— WHAT TO DO —
Copy out every line of the data that follows, exactly.

::: EXERCISE DATA :::

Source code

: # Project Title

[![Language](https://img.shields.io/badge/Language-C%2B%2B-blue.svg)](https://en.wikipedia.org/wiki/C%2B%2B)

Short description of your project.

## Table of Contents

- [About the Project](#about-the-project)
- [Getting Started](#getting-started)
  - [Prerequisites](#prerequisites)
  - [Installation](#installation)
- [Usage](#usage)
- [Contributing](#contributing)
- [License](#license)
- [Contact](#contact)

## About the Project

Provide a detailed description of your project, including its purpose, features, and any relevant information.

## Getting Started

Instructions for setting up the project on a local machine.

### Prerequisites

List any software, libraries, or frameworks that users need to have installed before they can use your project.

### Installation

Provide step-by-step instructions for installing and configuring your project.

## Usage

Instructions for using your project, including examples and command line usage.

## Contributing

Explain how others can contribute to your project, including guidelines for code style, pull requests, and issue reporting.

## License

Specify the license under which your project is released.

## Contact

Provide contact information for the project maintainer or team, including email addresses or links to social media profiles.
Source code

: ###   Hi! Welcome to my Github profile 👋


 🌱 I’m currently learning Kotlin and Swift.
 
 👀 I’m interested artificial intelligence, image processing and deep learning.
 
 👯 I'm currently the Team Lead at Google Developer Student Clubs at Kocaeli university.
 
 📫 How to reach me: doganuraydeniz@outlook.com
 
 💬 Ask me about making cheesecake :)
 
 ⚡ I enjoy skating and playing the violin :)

:::

— RESPONSE AREA —
Source code

: # Project Title

[![Language](https://img.shields.io/badge/Language-C%2B%2B-blue.svg)](https://en.wikipedia.org/wiki/C%2B%2B)

Short description of your project.

## Table of Contents

- [About the Project](#about-the-project)
- [Getting Started](#getting-started)
  - [Prerequisites](#prerequisites)
  - [Installation](#installation)
- [Usage](#usage)
- [Contributing](#contributing)
- [License](#license)
- [Contact](#contact)

## About the Project

Provide a detailed description of your project, including its purpose, features, and any relevant information.

## Getting Started

Instructions for setting up the project on a local machine.

### Prerequisites

List any software, libraries, or frameworks that users need to have installed before they can use your project.

### Installation

Provide step-by-step instructions for installing and configuring your project.

## Usage

Instructions for using your project, including examples and command line usage.

## Contributing

Explain how others can contribute to your project, including guidelines for code style, pull requests, and issue reporting.

## License

Specify the license under which your project is released.

## Contact

Provide contact information for the project maintainer or team, including email addresses or links to social media profiles.
Source code

: ###   Hi! Welcome to my Github profile 👋


 🌱 I’m currently learning Kotlin and Swift.
 
 👀 I’m interested artificial intelligence, image processing and deep learning.
 
 👯 I'm currently the Team Lead at Google Developer Student Clubs at Kocaeli university.
 
 📫 How to reach me: doganuraydeniz@outlook.com
 
 💬 Ask me about making cheesecake :)
 
 ⚡ I enjoy skating and playing the violin :)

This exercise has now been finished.